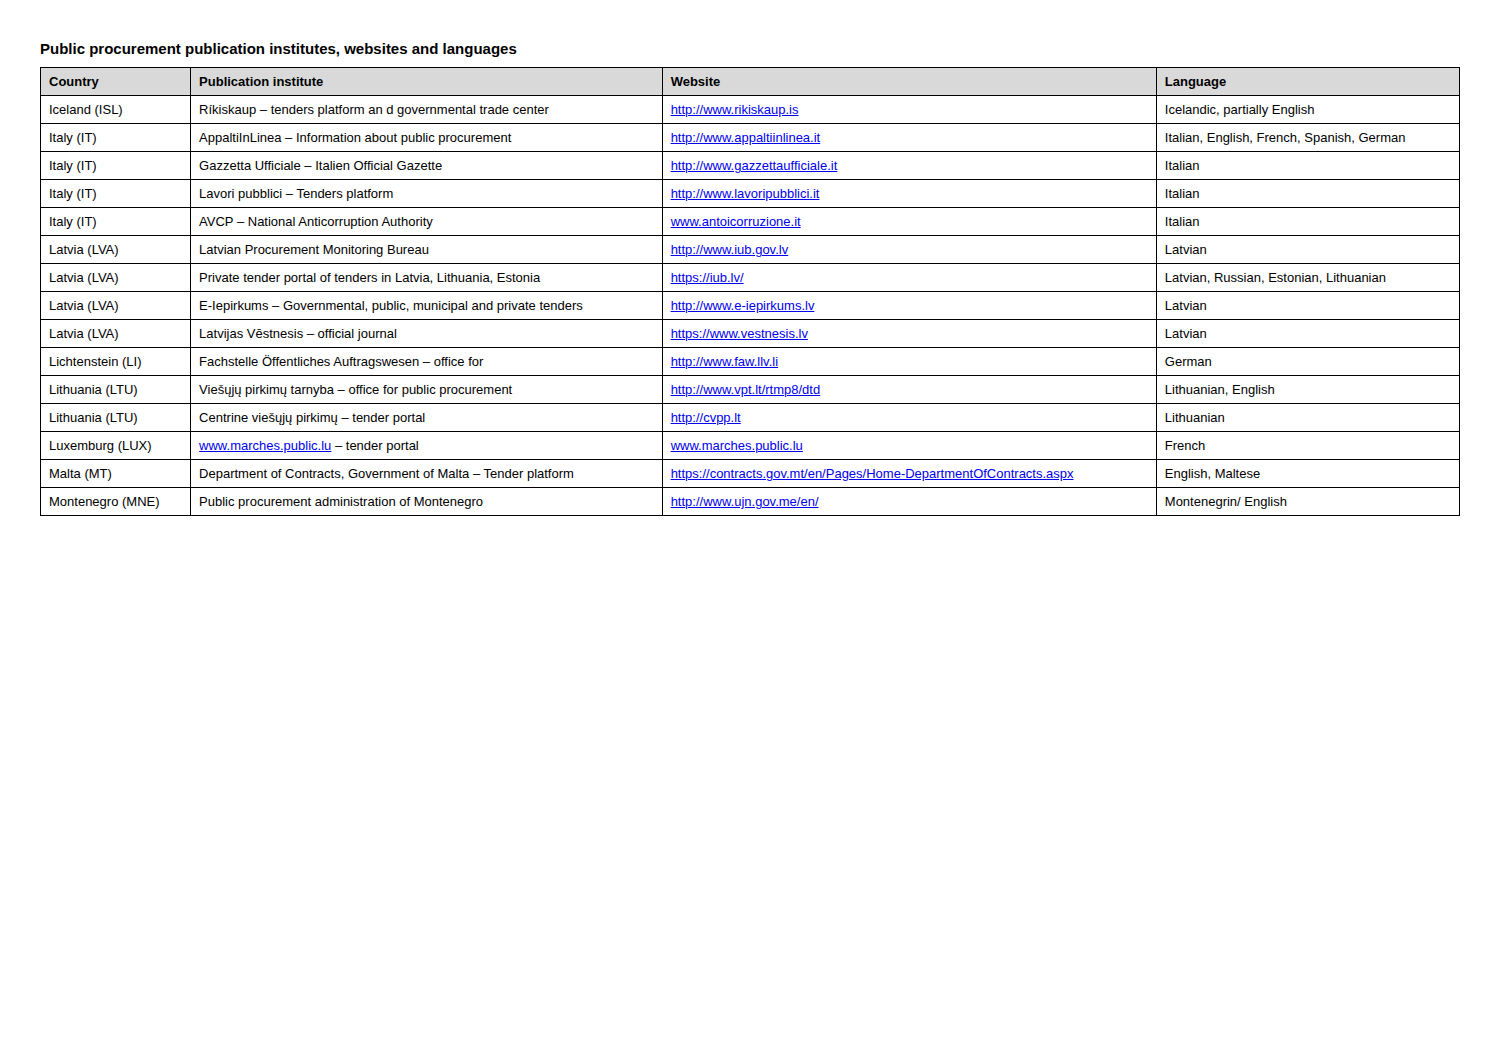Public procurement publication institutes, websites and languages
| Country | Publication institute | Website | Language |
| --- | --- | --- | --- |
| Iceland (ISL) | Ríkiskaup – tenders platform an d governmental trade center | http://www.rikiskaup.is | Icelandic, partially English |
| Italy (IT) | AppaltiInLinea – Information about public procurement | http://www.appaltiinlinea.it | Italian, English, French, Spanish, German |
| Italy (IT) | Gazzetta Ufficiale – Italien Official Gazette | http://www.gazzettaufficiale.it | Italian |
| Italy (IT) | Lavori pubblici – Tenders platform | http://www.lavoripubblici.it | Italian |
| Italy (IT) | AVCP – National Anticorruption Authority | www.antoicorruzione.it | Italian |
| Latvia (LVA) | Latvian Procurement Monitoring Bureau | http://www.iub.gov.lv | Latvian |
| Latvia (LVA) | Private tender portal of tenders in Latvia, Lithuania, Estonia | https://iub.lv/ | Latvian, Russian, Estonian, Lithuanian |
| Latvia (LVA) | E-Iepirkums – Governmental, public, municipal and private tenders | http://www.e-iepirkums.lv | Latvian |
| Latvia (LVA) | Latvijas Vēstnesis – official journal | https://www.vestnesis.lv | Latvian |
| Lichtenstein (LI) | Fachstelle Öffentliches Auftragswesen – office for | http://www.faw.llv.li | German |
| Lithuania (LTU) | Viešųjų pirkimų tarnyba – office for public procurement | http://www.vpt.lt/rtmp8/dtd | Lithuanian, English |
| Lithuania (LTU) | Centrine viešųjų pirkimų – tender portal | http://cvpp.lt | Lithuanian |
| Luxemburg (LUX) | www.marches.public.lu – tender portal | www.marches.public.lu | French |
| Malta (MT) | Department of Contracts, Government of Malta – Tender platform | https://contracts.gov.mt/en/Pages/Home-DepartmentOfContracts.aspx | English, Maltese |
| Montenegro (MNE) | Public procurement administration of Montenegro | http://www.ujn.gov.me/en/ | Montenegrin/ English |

═══

**TRY IT**
A faithful copy of each entry is required, and no picture may be carried into it.

**TASK SOLUTION**
Public procurement publication institutes, websites and languages
| Country | Publication institute | Website | Language |
| --- | --- | --- | --- |
| Iceland (ISL) | Ríkiskaup – tenders platform an d governmental trade center | http://www.rikiskaup.is | Icelandic, partially English |
| Italy (IT) | AppaltiInLinea – Information about public procurement | http://www.appaltiinlinea.it | Italian, English, French, Spanish, German |
| Italy (IT) | Gazzetta Ufficiale – Italien Official Gazette | http://www.gazzettaufficiale.it | Italian |
| Italy (IT) | Lavori pubblici – Tenders platform | http://www.lavoripubblici.it | Italian |
| Italy (IT) | AVCP – National Anticorruption Authority | www.antoicorruzione.it | Italian |
| Latvia (LVA) | Latvian Procurement Monitoring Bureau | http://www.iub.gov.lv | Latvian |
| Latvia (LVA) | Private tender portal of tenders in Latvia, Lithuania, Estonia | https://iub.lv/ | Latvian, Russian, Estonian, Lithuanian |
| Latvia (LVA) | E-Iepirkums – Governmental, public, municipal and private tenders | http://www.e-iepirkums.lv | Latvian |
| Latvia (LVA) | Latvijas Vēstnesis – official journal | https://www.vestnesis.lv | Latvian |
| Lichtenstein (LI) | Fachstelle Öffentliches Auftragswesen – office for | http://www.faw.llv.li | German |
| Lithuania (LTU) | Viešųjų pirkimų tarnyba – office for public procurement | http://www.vpt.lt/rtmp8/dtd | Lithuanian, English |
| Lithuania (LTU) | Centrine viešųjų pirkimų – tender portal | http://cvpp.lt | Lithuanian |
| Luxemburg (LUX) | www.marches.public.lu – tender portal | www.marches.public.lu | French |
| Malta (MT) | Department of Contracts, Government of Malta – Tender platform | https://contracts.gov.mt/en/Pages/Home-DepartmentOfContracts.aspx | English, Maltese |
| Montenegro (MNE) | Public procurement administration of Montenegro | http://www.ujn.gov.me/en/ | Montenegrin/ English |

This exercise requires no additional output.